Arbeitsweise und Formate der Öffentlich-Rechtlichen ändern sich, die Kritik an den Einrichtungen ist weiterhin vielfältig: Skandale wie jüngst beim RBB oder die öffentlich in Zweifel gezogene politische Unabhängigkeit von Rundfunkräten haben auch in letzter Zeit für negative Schlagzeilen gesorgt. acatech Mitglied Christoph Neuberger, Freie Universität Berlin und wissenschaftlicher Geschäftsführer des Weizenbaum-Instituts für die vernetzte Gesellschaft, verwies darauf, dass die Schwächen des Systems angepackt werden: der gerade entstehende neue Rundfunkstaatsvertrag beinhalte neue, wirksame Compliance-Regelungen und ziele auf eine Bündelung der Kompetenzen zwischen den Landesrundfunkanstalten ab. Zudem sollen nach den Bestimmungen des neuen Vertrags Rundfunkräte, die die Bevölkerung repräsentieren, stärker in die Qualitätskontrolle der Inhalte eingebunden werden. Denn verlässliche „Leuchttürme“ der Information seien wichtig, um sich in Zeiten von Desinformation und Hass-Kommentaren sicher zurecht zu finden und Meldungen bewerten zu können, so Christoph Neuberger weiter.

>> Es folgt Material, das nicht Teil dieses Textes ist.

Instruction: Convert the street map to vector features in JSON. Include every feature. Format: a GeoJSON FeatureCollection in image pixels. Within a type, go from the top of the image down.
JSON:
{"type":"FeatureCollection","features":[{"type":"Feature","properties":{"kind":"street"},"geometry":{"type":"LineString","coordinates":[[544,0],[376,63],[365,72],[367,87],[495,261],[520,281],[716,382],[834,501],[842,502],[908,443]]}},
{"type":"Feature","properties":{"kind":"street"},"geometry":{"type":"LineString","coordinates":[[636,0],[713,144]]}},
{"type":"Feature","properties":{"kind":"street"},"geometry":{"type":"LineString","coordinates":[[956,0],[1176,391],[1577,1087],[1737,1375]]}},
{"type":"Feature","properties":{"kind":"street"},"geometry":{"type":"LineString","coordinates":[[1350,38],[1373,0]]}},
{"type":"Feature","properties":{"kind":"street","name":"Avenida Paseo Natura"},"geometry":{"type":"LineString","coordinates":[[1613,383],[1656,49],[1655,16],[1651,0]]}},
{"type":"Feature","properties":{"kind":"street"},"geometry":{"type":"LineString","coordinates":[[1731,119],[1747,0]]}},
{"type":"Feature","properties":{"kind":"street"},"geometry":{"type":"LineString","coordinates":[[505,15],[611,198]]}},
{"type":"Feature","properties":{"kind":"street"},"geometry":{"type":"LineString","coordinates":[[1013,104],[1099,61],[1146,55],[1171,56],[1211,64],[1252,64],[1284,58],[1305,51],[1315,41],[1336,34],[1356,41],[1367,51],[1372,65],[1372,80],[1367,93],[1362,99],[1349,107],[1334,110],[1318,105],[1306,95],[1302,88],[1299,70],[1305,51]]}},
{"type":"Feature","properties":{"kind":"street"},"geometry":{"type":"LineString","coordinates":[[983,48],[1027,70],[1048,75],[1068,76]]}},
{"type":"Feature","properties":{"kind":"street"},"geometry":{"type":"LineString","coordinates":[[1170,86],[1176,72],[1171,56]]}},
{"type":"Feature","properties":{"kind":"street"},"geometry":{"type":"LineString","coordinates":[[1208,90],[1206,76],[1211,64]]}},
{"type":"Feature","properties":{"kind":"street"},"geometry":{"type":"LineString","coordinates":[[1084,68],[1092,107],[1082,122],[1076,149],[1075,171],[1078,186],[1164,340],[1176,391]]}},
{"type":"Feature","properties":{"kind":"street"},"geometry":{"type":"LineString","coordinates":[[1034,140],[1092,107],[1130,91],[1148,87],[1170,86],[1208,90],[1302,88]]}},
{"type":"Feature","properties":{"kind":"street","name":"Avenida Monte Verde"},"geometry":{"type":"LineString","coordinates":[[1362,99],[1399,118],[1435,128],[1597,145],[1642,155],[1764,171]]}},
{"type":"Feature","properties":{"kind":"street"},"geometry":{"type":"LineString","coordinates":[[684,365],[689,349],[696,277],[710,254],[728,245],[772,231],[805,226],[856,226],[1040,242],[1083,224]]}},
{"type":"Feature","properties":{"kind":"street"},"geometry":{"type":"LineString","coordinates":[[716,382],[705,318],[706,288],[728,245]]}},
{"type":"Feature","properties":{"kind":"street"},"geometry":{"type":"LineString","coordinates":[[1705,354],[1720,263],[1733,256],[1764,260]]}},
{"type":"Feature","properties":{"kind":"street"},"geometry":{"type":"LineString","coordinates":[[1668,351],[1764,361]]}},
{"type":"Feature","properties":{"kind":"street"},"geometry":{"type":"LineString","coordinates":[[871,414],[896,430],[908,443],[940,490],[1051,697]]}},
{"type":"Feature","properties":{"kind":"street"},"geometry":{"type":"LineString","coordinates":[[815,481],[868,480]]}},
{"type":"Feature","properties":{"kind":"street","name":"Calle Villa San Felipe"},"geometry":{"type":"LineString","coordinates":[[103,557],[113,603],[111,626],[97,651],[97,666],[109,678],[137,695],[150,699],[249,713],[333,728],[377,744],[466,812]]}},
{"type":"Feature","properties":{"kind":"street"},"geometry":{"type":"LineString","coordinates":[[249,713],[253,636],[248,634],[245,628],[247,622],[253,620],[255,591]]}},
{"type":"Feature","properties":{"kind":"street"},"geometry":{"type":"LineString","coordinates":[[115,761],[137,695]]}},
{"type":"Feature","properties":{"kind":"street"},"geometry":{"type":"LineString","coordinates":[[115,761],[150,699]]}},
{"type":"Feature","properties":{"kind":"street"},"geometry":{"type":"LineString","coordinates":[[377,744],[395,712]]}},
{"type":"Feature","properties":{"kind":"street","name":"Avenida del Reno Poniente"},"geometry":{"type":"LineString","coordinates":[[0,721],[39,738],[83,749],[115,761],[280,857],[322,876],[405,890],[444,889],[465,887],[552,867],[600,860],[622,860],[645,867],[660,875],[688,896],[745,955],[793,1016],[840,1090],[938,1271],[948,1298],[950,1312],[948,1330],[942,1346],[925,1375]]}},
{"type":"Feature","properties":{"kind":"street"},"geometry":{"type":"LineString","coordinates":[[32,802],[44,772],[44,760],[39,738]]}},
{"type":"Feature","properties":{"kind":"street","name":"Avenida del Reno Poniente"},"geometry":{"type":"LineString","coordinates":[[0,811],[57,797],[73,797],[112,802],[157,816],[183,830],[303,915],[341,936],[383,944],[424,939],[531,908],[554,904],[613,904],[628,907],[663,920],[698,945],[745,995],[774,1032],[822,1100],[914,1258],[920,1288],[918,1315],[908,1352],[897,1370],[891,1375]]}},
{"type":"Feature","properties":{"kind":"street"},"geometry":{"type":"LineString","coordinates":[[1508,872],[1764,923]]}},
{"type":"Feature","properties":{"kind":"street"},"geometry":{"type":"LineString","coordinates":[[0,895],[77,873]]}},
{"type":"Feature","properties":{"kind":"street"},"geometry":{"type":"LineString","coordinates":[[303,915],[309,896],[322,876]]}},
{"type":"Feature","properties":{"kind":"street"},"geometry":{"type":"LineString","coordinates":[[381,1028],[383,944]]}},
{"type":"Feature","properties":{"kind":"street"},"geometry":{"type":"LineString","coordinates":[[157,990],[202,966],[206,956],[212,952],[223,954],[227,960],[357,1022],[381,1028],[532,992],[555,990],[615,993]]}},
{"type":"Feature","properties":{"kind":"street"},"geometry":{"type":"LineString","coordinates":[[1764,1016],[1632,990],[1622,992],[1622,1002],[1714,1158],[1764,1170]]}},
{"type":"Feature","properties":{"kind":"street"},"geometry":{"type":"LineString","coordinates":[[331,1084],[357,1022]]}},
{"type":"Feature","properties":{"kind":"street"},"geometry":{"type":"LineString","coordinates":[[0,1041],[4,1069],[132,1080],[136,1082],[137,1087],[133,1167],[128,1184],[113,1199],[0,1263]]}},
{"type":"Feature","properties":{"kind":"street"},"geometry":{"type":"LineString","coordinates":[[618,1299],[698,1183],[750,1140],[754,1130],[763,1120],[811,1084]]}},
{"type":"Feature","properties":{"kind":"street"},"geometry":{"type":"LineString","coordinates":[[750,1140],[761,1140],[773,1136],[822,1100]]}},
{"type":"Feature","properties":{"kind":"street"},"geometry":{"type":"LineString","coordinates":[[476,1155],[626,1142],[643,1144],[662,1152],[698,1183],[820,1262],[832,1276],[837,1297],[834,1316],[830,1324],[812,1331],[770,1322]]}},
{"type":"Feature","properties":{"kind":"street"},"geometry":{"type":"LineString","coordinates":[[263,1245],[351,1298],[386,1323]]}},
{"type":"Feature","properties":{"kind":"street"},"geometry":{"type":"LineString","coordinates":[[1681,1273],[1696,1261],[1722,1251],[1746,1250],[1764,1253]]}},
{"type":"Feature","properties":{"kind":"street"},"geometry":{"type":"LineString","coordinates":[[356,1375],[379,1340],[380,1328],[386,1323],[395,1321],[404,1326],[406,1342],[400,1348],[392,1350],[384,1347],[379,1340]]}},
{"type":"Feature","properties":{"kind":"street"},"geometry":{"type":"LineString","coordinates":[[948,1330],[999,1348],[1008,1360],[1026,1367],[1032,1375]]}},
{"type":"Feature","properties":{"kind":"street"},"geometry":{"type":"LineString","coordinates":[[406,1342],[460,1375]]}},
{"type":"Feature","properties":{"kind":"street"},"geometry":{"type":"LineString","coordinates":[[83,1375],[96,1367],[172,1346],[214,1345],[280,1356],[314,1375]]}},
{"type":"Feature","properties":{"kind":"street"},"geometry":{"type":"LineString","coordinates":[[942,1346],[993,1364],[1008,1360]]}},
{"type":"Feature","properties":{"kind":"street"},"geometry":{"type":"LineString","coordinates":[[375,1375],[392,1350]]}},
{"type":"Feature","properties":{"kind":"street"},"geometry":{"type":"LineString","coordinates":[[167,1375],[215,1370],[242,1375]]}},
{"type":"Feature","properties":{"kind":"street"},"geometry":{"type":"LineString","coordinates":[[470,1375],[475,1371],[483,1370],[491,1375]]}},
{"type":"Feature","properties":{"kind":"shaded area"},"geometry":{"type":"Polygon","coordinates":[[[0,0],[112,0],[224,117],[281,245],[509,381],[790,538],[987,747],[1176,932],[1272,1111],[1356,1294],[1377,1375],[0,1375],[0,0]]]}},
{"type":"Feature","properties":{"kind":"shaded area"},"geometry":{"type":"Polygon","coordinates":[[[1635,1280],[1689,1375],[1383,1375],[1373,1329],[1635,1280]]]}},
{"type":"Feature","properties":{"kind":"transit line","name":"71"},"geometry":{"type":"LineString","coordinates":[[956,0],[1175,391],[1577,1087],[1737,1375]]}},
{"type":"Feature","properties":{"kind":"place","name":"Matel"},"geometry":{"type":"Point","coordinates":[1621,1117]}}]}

Claudia Paganini, Hochschule für Philosophie und Co-Leiterin des zem::dg, moderierte die Diskussion. Einige Wortmeldungen zeigten die Kontroverse des Themas auf. So wurde die Frage nach der Notwendigkeit der digitalen und asynchronen Formate gestellt – schließlich nutze sie das durchschnittliche Publikum des Öffentlich-rechtlichen Rundfunks kaum, sondern wünsche sich nach wie vor ein hochwertiges lineares Radio- und Fernsehprogramm. Positiv wurde hervorgehoben, dass die sogenannten Snackable News auf den Social Media-Plattformen gut mit den ausführlichen Hintergrundberichten und Reportagen in den Mediatheken der Öffentlich-Rechtlichen verknüpfen ließen.